I'm generally opposed to adding these matrix-matrix signatures. I'm very strongly opposed to adding signatures that involve run-time decisions about shape to resolve.
I'm totally OK with adding reshaping functions from matrices to arrays of vectors or row vectors but I still think it's going to be hard to follow because of the row/column distinctions.
to_array_of_vectors(Y) ~ multi_normal(to_array_of_vectors(mu), Sigma);
to_array_of_row_vectors(Y) ~ multi_normal(to_array_of_row_vectors(mu), Sigma);
How about adding matrix normal distribution? Row-wise and column-wise multi-normal distributions are special cases of it.
Y ~ matrix_normal(Mu, Sigma, identity_matrix(Ncols));
Y ~ matrix_normal(Mu, identity_matrix(Nrows), Sigma);
@nhuure: There's already an issue to create a matrix normal (and matrix Student-t) distribution. The idea is to do it with a Cholesky factor parameterization of the covariance matrices (or even better, potentially sparse precision matrices).
For this to be fast for this application we'd need to detect the identity matrix and ignore it. That's easy for both dense matrices and Cholesky factors.
I think in the C++ we could have code that checks if the input type is the same type as how Eigen defines identity matrices (and what the (identity_matrix())
function returns and do the appropriate thing after that
https://godbolt.org/z/G684jsErE
Is anyone working on this?
I'm still opposed. See https://github.com/stan-dev/math/issues/2532#issuecomment-1042322064
Srry to be clear I was talking about the normal matrix distribution not accepting matrices into multi normal. Bob are you cool with that?
For my understanding: Is the desire to take in matrices to get better performance? If so, then a prototype demonstrating the speed advantages would be a good motivation to sort out the syntax.
For my understanding: Is the desire to take in matrices to get better performance? If so, then a prototype demonstrating the speed advantages would be a good motivation to sort out the syntax.
Actually more user-convenience I'd say. See my description here.
@wds15 its a mix of both. For my example I'm working with a bunch of time series and it would be nice to keep them in a big matrix. I could write a lil' function that would do matrix -> array of vectors but it would be nicer and more efficient to just have a matrix_normal()

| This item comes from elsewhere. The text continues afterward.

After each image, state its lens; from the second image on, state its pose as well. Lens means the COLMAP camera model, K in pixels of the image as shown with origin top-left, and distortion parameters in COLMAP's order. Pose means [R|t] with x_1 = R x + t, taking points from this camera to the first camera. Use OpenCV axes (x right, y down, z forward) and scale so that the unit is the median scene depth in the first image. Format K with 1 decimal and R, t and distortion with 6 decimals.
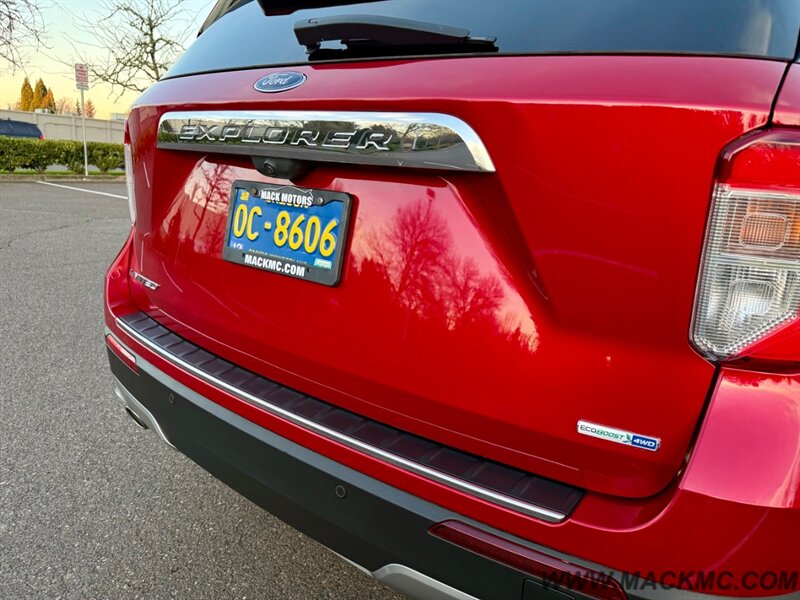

that works on the matrix directly
@mike-lawrence Actually more user-convenience I'd say.
That was my understanding. Performance gains would be minimal given that there's a quadratic form in each multivariate normal eval.
@steve-bronder I was talking about the normal matrix distribution not accepting matrices into multi normal
There's also a matrix-normal distribution that takes two covariance matrices. Is that what you're talking about?
The big mistake I made in the original data structure design was distinguishing the memory representation of 2D arrays, 1D array of vector/row-vector, and matrix. I should've packed everything in memory locally and then used Map
for all the Eigen stuff so the conversions would be free.